Marciano was to step away from the company after a flurry of misconduct allegations — first from model Kate Upton in 2018 — but managed to stay on in 2019 while giving up his title of executive chairman.
But Guess shareholder Legion Partners said it was time for Marciano to leave his executive role and that both he and his brother, Maurice Marciano, should exit the board.
Guess shot back that it established a special committee that investigated the allegations in 2018, interviewing more than 40 people and reviewing about 1.5 million pages of documents.
That effort found at the time that Marciano “exercised poor judgment in his communications with models and photographers and in placing himself in situations in which plausible allegations of improper conduct could, and did, arise.” The company also settled five claims of misconduct for a total of $500,000 without admitting liability or fault.
Late Tuesday, Guess said: “Regarding subsequent allegations against Mr. Marciano, the company has strongly refuted these claims and is contesting them vigorously. The board will continue to act in accordance with the company’s high standards, including upholding strong internal processes and appropriate board oversight and review of all related party transactions.”
Legion Partners told WWD that, “The fact that the board cites its 2018 investigation to help justify its continued support of Paul Marciano … not only shows how out of touch the directors are with their stakeholders, but frankly makes no sense.”
On Monday, Legion sent a letter to the company’s directors, noting, “For more than a decade, a pattern of appalling sexual assault and harassment allegations have been made against Paul Marciano, while his brother Maurice Marciano appeared to turn a blind eye as a former chairman of the board.”
Legion maintained that the pattern has continued.

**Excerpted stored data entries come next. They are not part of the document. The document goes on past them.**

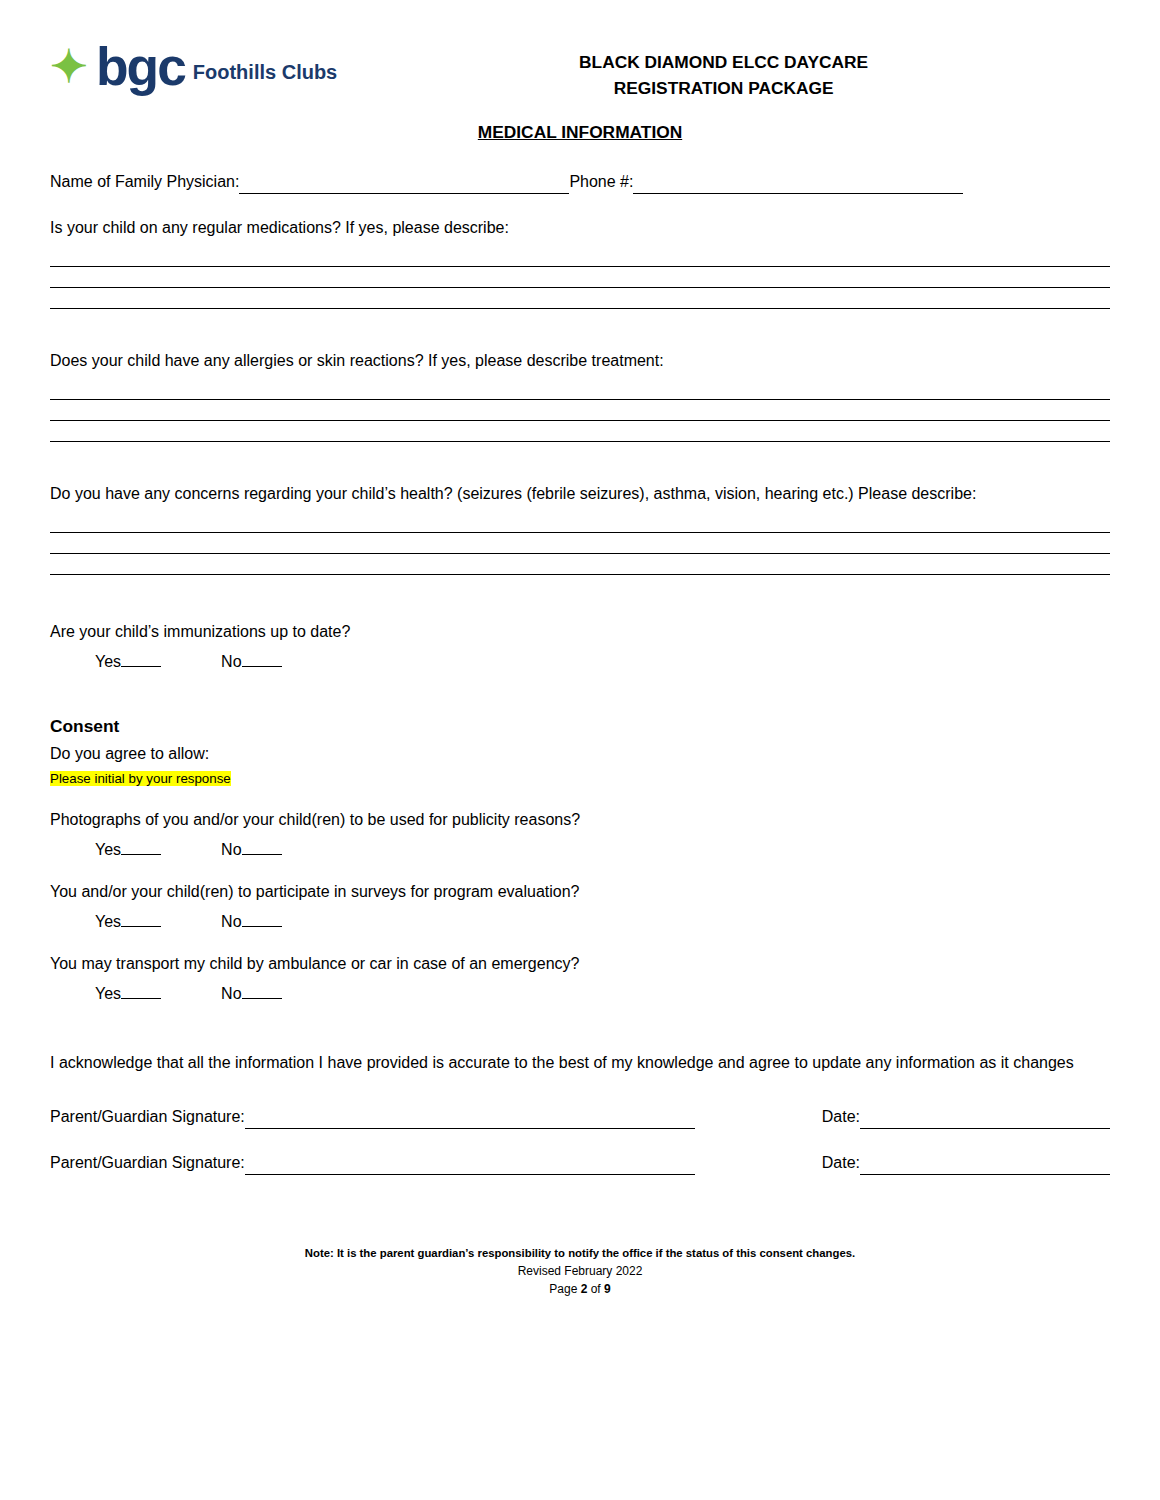✦ bgc Foothills Clubs
BLACK DIAMOND ELCC DAYCARE
REGISTRATION PACKAGE
MEDICAL INFORMATION
Name of Family Physician: Phone #:
Is your child on any regular medications? If yes, please describe:
Does your child have any allergies or skin reactions? If yes, please describe treatment:
Do you have any concerns regarding your child’s health? (seizures (febrile seizures), asthma, vision, hearing etc.) Please describe:
Are your child’s immunizations up to date?
Yes No
Consent
Do you agree to allow:
Please initial by your response
Photographs of you and/or your child(ren) to be used for publicity reasons?
Yes No
You and/or your child(ren) to participate in surveys for program evaluation?
Yes No
You may transport my child by ambulance or car in case of an emergency?
Yes No
I acknowledge that all the information I have provided is accurate to the best of my knowledge and agree to update any information as it changes
Parent/Guardian Signature:
Date:
Parent/Guardian Signature:
Date:
Note: It is the parent guardian’s responsibility to notify the office if the status of this consent changes.
Revised February 2022
Page 2 of 9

“A little more than a month ago, the insurance carrier that underwrites the company and Paul Marciano sued to absolve itself of any responsibility for covering claims related to Paul Marciano’s alleged ‘pattern’ of ‘wrongful acts,’” the investor wrote. “This rare action was precipitated by a lawsuit filed last January by a former model accusing Paul Marciano of rape and Guess of enabling his behavior for years.”
Legion also charged that, “The Marciano brothers’ influence has not only cast a shadow over the company’s reputation, but the legitimacy of various financial transactions” including leasing warehouse space from partnerships affiliated with the brothers and paying aircraft management fees to Marciano entities.

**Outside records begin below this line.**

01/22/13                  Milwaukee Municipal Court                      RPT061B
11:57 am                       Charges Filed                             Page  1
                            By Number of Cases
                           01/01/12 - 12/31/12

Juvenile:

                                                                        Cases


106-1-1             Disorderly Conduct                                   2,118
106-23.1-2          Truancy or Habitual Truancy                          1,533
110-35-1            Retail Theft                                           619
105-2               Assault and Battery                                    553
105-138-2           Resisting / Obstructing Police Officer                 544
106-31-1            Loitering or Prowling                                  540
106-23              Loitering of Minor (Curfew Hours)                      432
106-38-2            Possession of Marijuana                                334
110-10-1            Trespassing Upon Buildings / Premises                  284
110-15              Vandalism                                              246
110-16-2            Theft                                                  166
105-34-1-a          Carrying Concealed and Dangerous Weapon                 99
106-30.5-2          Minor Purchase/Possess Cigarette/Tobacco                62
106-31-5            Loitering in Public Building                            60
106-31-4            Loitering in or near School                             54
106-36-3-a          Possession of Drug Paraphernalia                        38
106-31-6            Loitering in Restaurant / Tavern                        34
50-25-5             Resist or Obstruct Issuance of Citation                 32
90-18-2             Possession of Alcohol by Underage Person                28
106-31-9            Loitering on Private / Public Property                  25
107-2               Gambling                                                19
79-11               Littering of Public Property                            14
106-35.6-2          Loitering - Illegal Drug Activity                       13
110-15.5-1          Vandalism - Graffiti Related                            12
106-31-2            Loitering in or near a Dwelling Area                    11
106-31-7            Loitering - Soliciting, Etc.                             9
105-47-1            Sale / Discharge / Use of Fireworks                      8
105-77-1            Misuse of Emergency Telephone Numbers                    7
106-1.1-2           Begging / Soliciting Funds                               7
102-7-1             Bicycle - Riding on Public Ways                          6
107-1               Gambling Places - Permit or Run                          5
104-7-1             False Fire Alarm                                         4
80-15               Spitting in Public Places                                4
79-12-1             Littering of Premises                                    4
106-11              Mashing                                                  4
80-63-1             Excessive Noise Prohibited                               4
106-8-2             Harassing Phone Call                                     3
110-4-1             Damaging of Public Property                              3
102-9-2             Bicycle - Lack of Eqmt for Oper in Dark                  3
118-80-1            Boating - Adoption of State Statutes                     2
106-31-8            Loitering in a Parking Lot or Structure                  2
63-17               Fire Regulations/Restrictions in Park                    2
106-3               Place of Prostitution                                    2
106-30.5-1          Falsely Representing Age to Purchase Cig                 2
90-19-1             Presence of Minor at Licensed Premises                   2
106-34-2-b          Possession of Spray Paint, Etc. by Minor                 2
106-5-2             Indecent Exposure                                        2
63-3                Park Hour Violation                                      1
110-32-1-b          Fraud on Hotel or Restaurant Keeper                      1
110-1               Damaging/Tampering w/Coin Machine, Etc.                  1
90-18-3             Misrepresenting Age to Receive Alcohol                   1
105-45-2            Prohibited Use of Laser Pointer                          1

The one area where the investor and Guess see eye to eye is its current strategy direction.
“Under the leadership of current [chief executive officer] Carlos Alberini [the company] has made a number of positive strategic moves in recent years, including optimizing its store portfolio, improving supply chain and logistics, and implementing significant cost savings and profit improvement plans,” Legion said.

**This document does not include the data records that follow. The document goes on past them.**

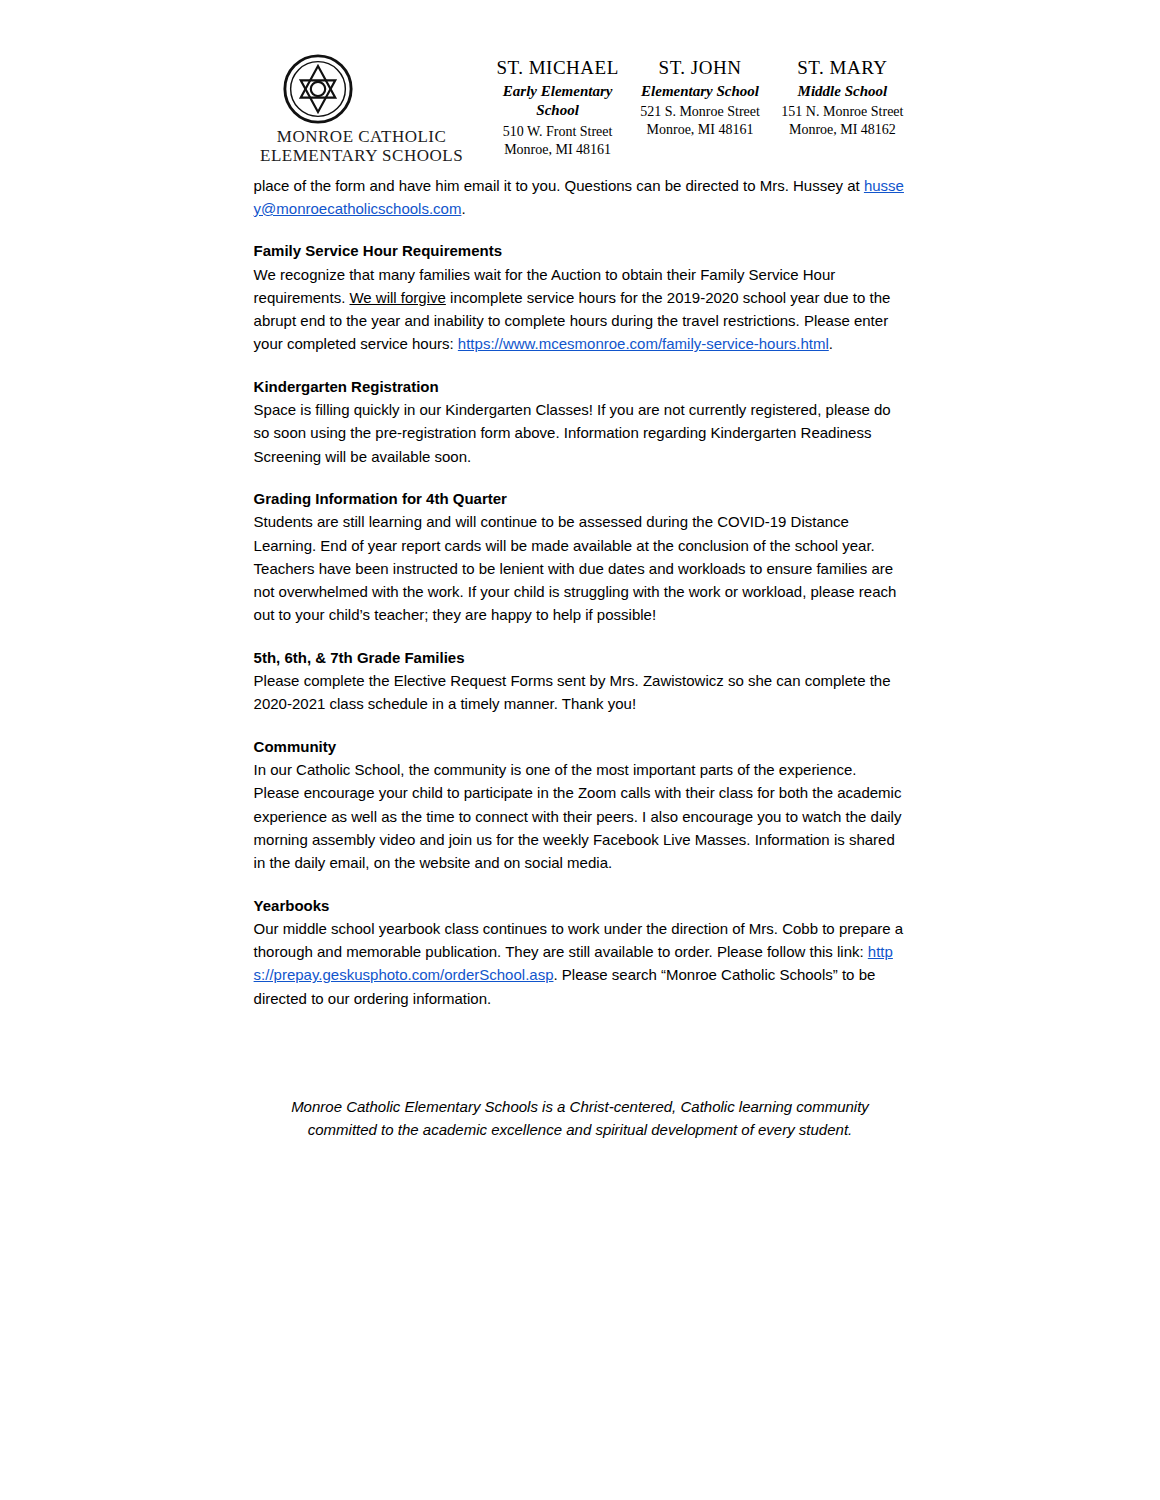MONROE CATHOLIC ELEMENTARY SCHOOLS
ST. MICHAEL
Early Elementary School
510 W. Front Street
Monroe, MI 48161
ST. JOHN
Elementary School
521 S. Monroe Street
Monroe, MI 48161
ST. MARY
Middle School
151 N. Monroe Street
Monroe, MI 48162
place of the form and have him email it to you. Questions can be directed to Mrs. Hussey at hussey@monroecatholicschools.com.
Family Service Hour Requirements
We recognize that many families wait for the Auction to obtain their Family Service Hour requirements. We will forgive incomplete service hours for the 2019-2020 school year due to the abrupt end to the year and inability to complete hours during the travel restrictions. Please enter your completed service hours: https://www.mcesmonroe.com/family-service-hours.html.
Kindergarten Registration
Space is filling quickly in our Kindergarten Classes! If you are not currently registered, please do so soon using the pre-registration form above. Information regarding Kindergarten Readiness Screening will be available soon.
Grading Information for 4th Quarter
Students are still learning and will continue to be assessed during the COVID-19 Distance Learning. End of year report cards will be made available at the conclusion of the school year. Teachers have been instructed to be lenient with due dates and workloads to ensure families are not overwhelmed with the work. If your child is struggling with the work or workload, please reach out to your child’s teacher; they are happy to help if possible!
5th, 6th, & 7th Grade Families
Please complete the Elective Request Forms sent by Mrs. Zawistowicz so she can complete the 2020-2021 class schedule in a timely manner. Thank you!
Community
In our Catholic School, the community is one of the most important parts of the experience. Please encourage your child to participate in the Zoom calls with their class for both the academic experience as well as the time to connect with their peers. I also encourage you to watch the daily morning assembly video and join us for the weekly Facebook Live Masses. Information is shared in the daily email, on the website and on social media.
Yearbooks
Our middle school yearbook class continues to work under the direction of Mrs. Cobb to prepare a thorough and memorable publication. They are still available to order. Please follow this link: https://prepay.geskusphoto.com/orderSchool.asp. Please search “Monroe Catholic Schools” to be directed to our ordering information.
Monroe Catholic Elementary Schools is a Christ-centered, Catholic learning community
committed to the academic excellence and spiritual development of every student.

“Mr. Alberini appears to be a talented CEO who has demonstrated substantial progress executing an operational turnaround at the company,” the investor said. “However, we do not believe that Guess will ever be able to reach its full potential with the persistent overhang of legal, reputational and moral risk that accompanies the Marciano brothers remaining on the board or continuing to serve in any role inside the company.”
Guess said, “As we look ahead, we are confident that our highly engaged board and leadership team will continue to deliver on our strategic priorities and to build on Guess’s strong momentum.”
Shares of Guess were up 3.1 percent to $24.09 on Wednesday, marking an 11 percent gain since Legion’s letter was revealed.